Task description:
Copy out every one of the records below verbatim, keeping each line and character unchanged.

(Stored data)
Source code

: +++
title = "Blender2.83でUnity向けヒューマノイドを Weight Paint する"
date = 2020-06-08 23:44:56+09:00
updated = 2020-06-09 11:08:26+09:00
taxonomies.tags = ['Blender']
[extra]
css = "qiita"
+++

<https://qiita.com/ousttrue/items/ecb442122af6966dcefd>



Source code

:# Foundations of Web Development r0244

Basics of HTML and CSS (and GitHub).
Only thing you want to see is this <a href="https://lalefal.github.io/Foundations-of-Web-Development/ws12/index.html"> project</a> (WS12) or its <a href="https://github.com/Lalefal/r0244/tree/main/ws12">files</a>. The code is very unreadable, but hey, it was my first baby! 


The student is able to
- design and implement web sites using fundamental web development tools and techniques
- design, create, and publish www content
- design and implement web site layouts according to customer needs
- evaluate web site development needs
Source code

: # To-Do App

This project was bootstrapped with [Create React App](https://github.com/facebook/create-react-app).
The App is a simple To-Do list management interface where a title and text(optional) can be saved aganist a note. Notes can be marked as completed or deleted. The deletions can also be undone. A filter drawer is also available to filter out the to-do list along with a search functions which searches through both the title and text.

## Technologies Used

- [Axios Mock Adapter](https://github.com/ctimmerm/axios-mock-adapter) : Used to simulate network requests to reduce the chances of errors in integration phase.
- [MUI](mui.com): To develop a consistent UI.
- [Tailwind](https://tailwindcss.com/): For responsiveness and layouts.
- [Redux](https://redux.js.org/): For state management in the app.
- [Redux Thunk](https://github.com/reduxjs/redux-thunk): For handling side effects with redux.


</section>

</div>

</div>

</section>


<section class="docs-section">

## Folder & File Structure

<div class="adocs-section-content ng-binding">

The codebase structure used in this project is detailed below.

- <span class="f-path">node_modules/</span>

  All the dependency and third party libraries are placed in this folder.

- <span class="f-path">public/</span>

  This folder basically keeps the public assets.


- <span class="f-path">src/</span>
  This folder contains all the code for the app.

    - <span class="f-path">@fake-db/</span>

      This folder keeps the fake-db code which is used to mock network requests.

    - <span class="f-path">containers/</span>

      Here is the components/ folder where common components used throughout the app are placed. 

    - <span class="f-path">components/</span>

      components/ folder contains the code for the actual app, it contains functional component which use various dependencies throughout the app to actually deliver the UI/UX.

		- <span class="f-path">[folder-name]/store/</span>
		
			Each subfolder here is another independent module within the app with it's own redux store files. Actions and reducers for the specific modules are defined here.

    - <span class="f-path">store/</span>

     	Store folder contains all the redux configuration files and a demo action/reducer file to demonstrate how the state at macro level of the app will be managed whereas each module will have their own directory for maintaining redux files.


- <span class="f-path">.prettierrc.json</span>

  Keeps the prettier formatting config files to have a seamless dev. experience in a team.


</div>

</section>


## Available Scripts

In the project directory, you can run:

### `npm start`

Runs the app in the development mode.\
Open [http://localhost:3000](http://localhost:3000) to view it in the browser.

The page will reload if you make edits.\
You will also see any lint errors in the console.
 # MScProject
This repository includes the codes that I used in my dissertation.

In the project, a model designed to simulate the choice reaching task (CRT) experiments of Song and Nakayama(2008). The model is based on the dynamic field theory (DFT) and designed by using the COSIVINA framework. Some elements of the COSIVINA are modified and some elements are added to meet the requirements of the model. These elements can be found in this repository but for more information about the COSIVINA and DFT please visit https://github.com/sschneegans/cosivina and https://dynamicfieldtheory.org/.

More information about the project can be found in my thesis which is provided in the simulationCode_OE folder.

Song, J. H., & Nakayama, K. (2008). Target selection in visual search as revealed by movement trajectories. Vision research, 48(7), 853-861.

Written answer:
Source code

: +++
title = "Blender2.83でUnity向けヒューマノイドを Weight Paint する"
date = 2020-06-08 23:44:56+09:00
updated = 2020-06-09 11:08:26+09:00
taxonomies.tags = ['Blender']
[extra]
css = "qiita"
+++

<https://qiita.com/ousttrue/items/ecb442122af6966dcefd>



Source code

:# Foundations of Web Development r0244

Basics of HTML and CSS (and GitHub).
Only thing you want to see is this <a href="https://lalefal.github.io/Foundations-of-Web-Development/ws12/index.html"> project</a> (WS12) or its <a href="https://github.com/Lalefal/r0244/tree/main/ws12">files</a>. The code is very unreadable, but hey, it was my first baby! 


The student is able to
- design and implement web sites using fundamental web development tools and techniques
- design, create, and publish www content
- design and implement web site layouts according to customer needs
- evaluate web site development needs
Source code

: # To-Do App

This project was bootstrapped with [Create React App](https://github.com/facebook/create-react-app).
The App is a simple To-Do list management interface where a title and text(optional) can be saved aganist a note. Notes can be marked as completed or deleted. The deletions can also be undone. A filter drawer is also available to filter out the to-do list along with a search functions which searches through both the title and text.

## Technologies Used

- [Axios Mock Adapter](https://github.com/ctimmerm/axios-mock-adapter) : Used to simulate network requests to reduce the chances of errors in integration phase.
- [MUI](mui.com): To develop a consistent UI.
- [Tailwind](https://tailwindcss.com/): For responsiveness and layouts.
- [Redux](https://redux.js.org/): For state management in the app.
- [Redux Thunk](https://github.com/reduxjs/redux-thunk): For handling side effects with redux.


</section>

</div>

</div>

</section>


<section class="docs-section">

## Folder & File Structure

<div class="adocs-section-content ng-binding">

The codebase structure used in this project is detailed below.

- <span class="f-path">node_modules/</span>

  All the dependency and third party libraries are placed in this folder.

- <span class="f-path">public/</span>

  This folder basically keeps the public assets.


- <span class="f-path">src/</span>
  This folder contains all the code for the app.

    - <span class="f-path">@fake-db/</span>

      This folder keeps the fake-db code which is used to mock network requests.

    - <span class="f-path">containers/</span>

      Here is the components/ folder where common components used throughout the app are placed. 

    - <span class="f-path">components/</span>

      components/ folder contains the code for the actual app, it contains functional component which use various dependencies throughout the app to actually deliver the UI/UX.

		- <span class="f-path">[folder-name]/store/</span>
		
			Each subfolder here is another independent module within the app with it's own redux store files. Actions and reducers for the specific modules are defined here.

    - <span class="f-path">store/</span>

     	Store folder contains all the redux configuration files and a demo action/reducer file to demonstrate how the state at macro level of the app will be managed whereas each module will have their own directory for maintaining redux files.


- <span class="f-path">.prettierrc.json</span>

  Keeps the prettier formatting config files to have a seamless dev. experience in a team.


</div>

</section>


## Available Scripts

In the project directory, you can run:

### `npm start`

Runs the app in the development mode.\
Open [http://localhost:3000](http://localhost:3000) to view it in the browser.

The page will reload if you make edits.\
You will also see any lint errors in the console.
 # MScProject
This repository includes the codes that I used in my dissertation.

In the project, a model designed to simulate the choice reaching task (CRT) experiments of Song and Nakayama(2008). The model is based on the dynamic field theory (DFT) and designed by using the COSIVINA framework. Some elements of the COSIVINA are modified and some elements are added to meet the requirements of the model. These elements can be found in this repository but for more information about the COSIVINA and DFT please visit https://github.com/sschneegans/cosivina and https://dynamicfieldtheory.org/.

More information about the project can be found in my thesis which is provided in the simulationCode_OE folder.

Song, J. H., & Nakayama, K. (2008). Target selection in visual search as revealed by movement trajectories. Vision research, 48(7), 853-861.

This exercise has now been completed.